# Is it impossible for anything to touch anything else because of Planck lengths?

Suppose you touch a cube. There would still be a Plank length between your hand and the cube. Does this mean that it is impossible for anything to touch anything, specifically because there is always an infinitesimal distance between two objects? I don't think this would work (since there can be no distance smaller than a Plank length and that if you are a Plank length apart, you are "touching" something, but I want to make sure that this idea is void before I discard it).

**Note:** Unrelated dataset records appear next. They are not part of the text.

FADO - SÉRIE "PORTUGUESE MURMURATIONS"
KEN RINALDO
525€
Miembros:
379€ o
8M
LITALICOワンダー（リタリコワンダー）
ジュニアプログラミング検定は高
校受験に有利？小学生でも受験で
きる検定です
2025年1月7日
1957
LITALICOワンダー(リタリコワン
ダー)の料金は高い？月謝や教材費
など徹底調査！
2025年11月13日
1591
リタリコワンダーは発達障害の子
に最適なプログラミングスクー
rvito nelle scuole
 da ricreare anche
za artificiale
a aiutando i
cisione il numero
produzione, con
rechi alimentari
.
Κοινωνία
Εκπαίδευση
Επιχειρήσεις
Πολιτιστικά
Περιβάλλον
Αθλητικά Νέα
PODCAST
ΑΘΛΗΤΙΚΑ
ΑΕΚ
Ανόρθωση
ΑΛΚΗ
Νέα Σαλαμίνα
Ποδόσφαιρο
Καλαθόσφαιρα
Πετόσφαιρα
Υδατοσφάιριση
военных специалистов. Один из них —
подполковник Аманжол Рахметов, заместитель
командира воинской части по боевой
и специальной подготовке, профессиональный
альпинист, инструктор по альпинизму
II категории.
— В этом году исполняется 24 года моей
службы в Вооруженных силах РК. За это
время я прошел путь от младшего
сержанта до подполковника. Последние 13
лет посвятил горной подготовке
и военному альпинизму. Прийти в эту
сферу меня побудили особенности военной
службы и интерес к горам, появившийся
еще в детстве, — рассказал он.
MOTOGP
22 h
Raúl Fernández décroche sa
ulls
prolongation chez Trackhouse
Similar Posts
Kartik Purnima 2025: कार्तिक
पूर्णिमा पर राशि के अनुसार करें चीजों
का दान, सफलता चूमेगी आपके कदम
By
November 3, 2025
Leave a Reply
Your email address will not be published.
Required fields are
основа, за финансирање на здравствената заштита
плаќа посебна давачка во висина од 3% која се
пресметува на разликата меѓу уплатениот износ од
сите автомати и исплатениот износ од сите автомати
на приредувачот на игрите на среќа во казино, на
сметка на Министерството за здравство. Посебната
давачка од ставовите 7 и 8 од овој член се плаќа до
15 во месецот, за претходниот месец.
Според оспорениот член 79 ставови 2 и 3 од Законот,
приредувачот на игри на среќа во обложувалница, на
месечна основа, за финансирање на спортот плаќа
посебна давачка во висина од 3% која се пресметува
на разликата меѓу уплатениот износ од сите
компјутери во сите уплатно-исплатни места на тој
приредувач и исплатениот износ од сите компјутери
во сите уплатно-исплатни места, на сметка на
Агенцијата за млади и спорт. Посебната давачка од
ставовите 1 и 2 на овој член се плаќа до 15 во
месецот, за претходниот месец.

• You said “There would still be a Plank length between your hand and the cube.” There is no theoretical or experimental support for this claim.
– Dale
Nov 3 '21 at 16:20
• It's just not clear how you come to that conclusion. Perhaps edit your question to clarify. Nov 3 '21 at 16:23
• It is not scientific. It has no basis in either experiment or any experimentally confirmed theory. I doubt it is even supported by a purely speculative published theory.
– Dale
Nov 3 '21 at 16:27
• Possible duplicates: physics.stackexchange.com/q/23797/2451 , physics.stackexchange.com/q/1077/2451 and links therein. Nov 3 '21 at 16:55
• This is not a theory. So there is nothing to scrap.
– nasu
Nov 3 '21 at 16:59

So it's true that nothing touches anything else, but it's usually for a different reason. Except maybe in extremes like atomic nuclei and neutron stars where fermions are crowded right next to each other and Pauli exclusion effects start to become the reason. But those particles are themselves much larger (like $$10^{20}$$ times) than the Planck length, so it's even then hard to define what it means to say they're touching.